The Schenectady Pipe band sets the stage for Commencement ceremonies.
He went on to head one of the world's most successful movie studios. Warner Bros. is responsible for blockbusters such as “The Dark Knight” and all six films in the Harry Potter franchise. In 2009, the studio’s domestic box office soared to an industry record $2.13 billion, and overseas receipts reached $1.88 billion.
The path to success, Horn said, comes from being “in the right place doing the right work with the right people.”
He stressed, “Pick a career for which you have passion. If your work environment doesn’t feel right, get out. When you find something you love to do, don’t worry about your salary. The money will come later as a by-product of productive work.”
Other advice to students from the movie mogul: Work hard. Find a mentor. Cherish your family and friendships. And do the right thing.
“Be a person of character. Integrity and honor are everything. Actions define your character, and your character will define the kind of life you have. Character requires courage.
President Stephen Ainlay spends a few moments with Alan Horn '64.
“Your generation is more connected, more committed, more diverse than any other that has preceded it,” he observed. “Embrace these qualities. They will serve you for the rest of your life.”
The College also awarded an honorary doctor of science degree to Mildred Dresselhaus, one of the nation’s top experts in physics and a leading advocate for women in science and engineering. Dresselhaus, who has taught at the Massachusetts Institute of Technology (MIT) for more than 40 years, was nominated for the honor by Palma Catravas and Helen Hanson, assistant professors in Electrical and Computer Engineering, and Cherrice Traver, dean of engineering.
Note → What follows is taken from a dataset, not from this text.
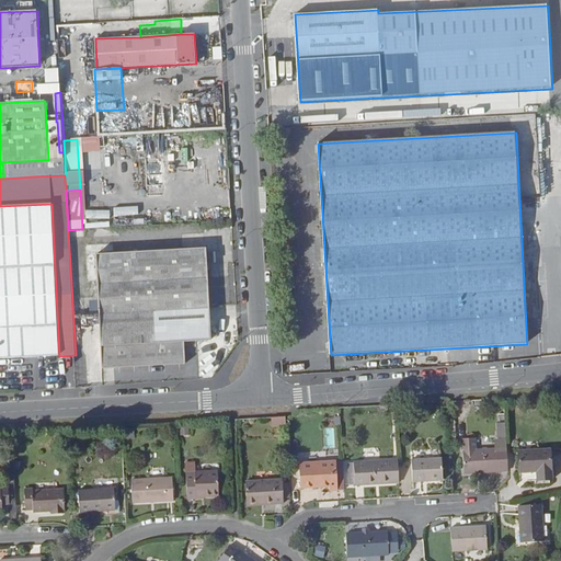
[(52,204),(0,206),(0,358),(59,356),(52,204)]
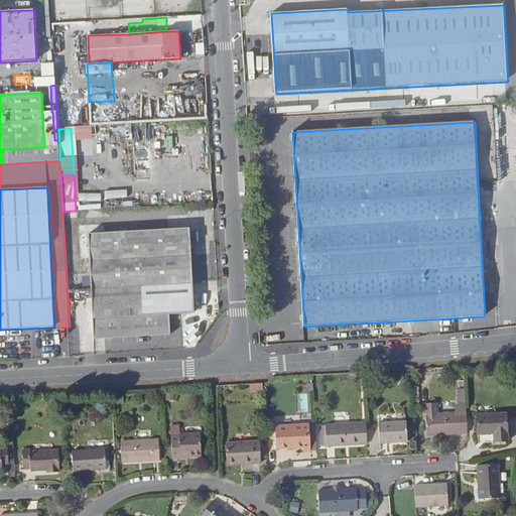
[(170,230),(89,234),(95,340),(171,336),(170,315),(195,313),(190,243),(190,233),(190,229),(189,229),(170,230)]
During her brief remarks, Dresselhaus noted that doing research with students was one of the most enjoyable aspects of her career.
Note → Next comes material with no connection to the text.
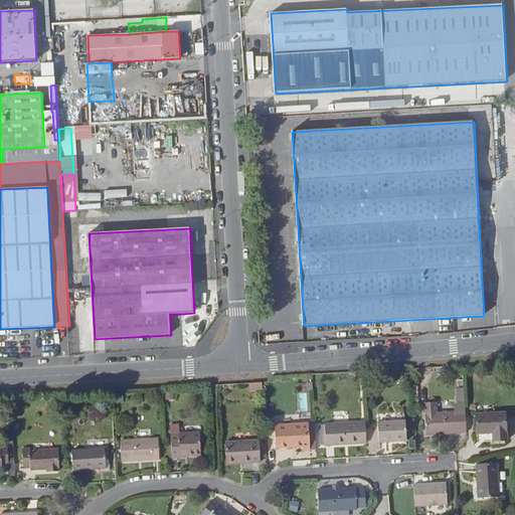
[(198,232),(190,232),(190,242),(199,241),(198,232)]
In his charge to the graduates, President Stephen C. Ainlay praised the Class of 2010 members “for the difference you have made in the world beyond our campus.”
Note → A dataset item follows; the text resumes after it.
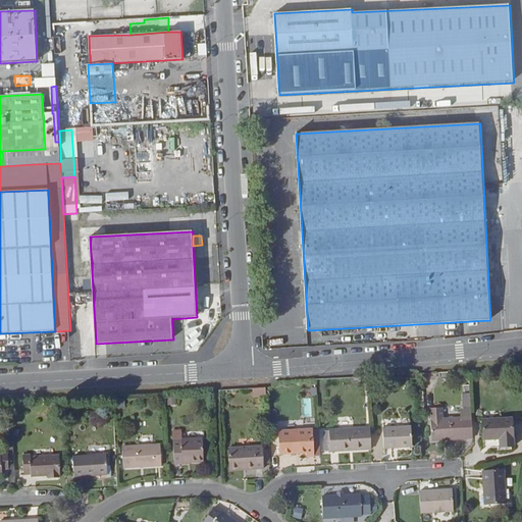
[(498,268),(488,268),(488,283),(499,283),(498,268)]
He singled out their work in feeding the hungry through projects like Campus Kitchens and Octopus’s Garden; building playgrounds for local children; and raising money for myriad causes, from earthquake recovery to cancer research.
The Garnet Minstrelles perform at Commencement.
In praising the graduates’ academic achievements, he cited the many awards, fellowships and prestigious prizes garnered this year and pointed to a range of artistic, athletic and research accomplishments.
“I hope your time at Union has deepened your love of learning and provided you with intellectual and social tools that will allow you to be successful in whatever you choose to be and do,” Ainlay said.
Calling Union “one of the most unique undergraduate institutions around,” student speaker Nikhil Kothari of Garden City, N.Y. said “students here display an eclectic range of interests and abilities. We’re constantly encouraged to take some sort of initiative, and in a small community such as this, it’s inevitable that each and every student will create a niche for him or herself.”
A biology major who will travel to Ecuador this summer as a Minerva Fellow, Kothari said, “Union molds its students into worldly individuals, intrinsically motivated and intensely concerned with disasters such as those in Haiti and Chile.”
Class valedictorian was Paul C. Hebert, a chemistry major from West Hartford, Conn., and salutatorian was Emily Feld, a biology and sociology major from Centerport, N.Y.
A sign of gratitude
Commencement also featured the graduation of Union’s first group of Posse Scholars.
Since 2006, the College has partnered with the Boston branch of the Posse Foundation, which also has sites in Atlanta, Chicago, Los Angeles, Miami, New York and Washington, D.C. Now celebrating its 20th year, the Posse Foundation selects extraordinary young people with leadership potential who excel academically, but may be overlooked by the traditional college selection process, and send them in multicultural teams – or posses – to top schools like Union.
Earlier, Union honored two members of the Class of 2010 at Prize Day. Lativa Holder was the recipient of the Josephine Daggett Prize, awarded to a senior for conduct and character; while Jillian Falchi was named winner of the Frank Bailey Prize, awarded to the senior who has rendered the greatest service to the College in any field.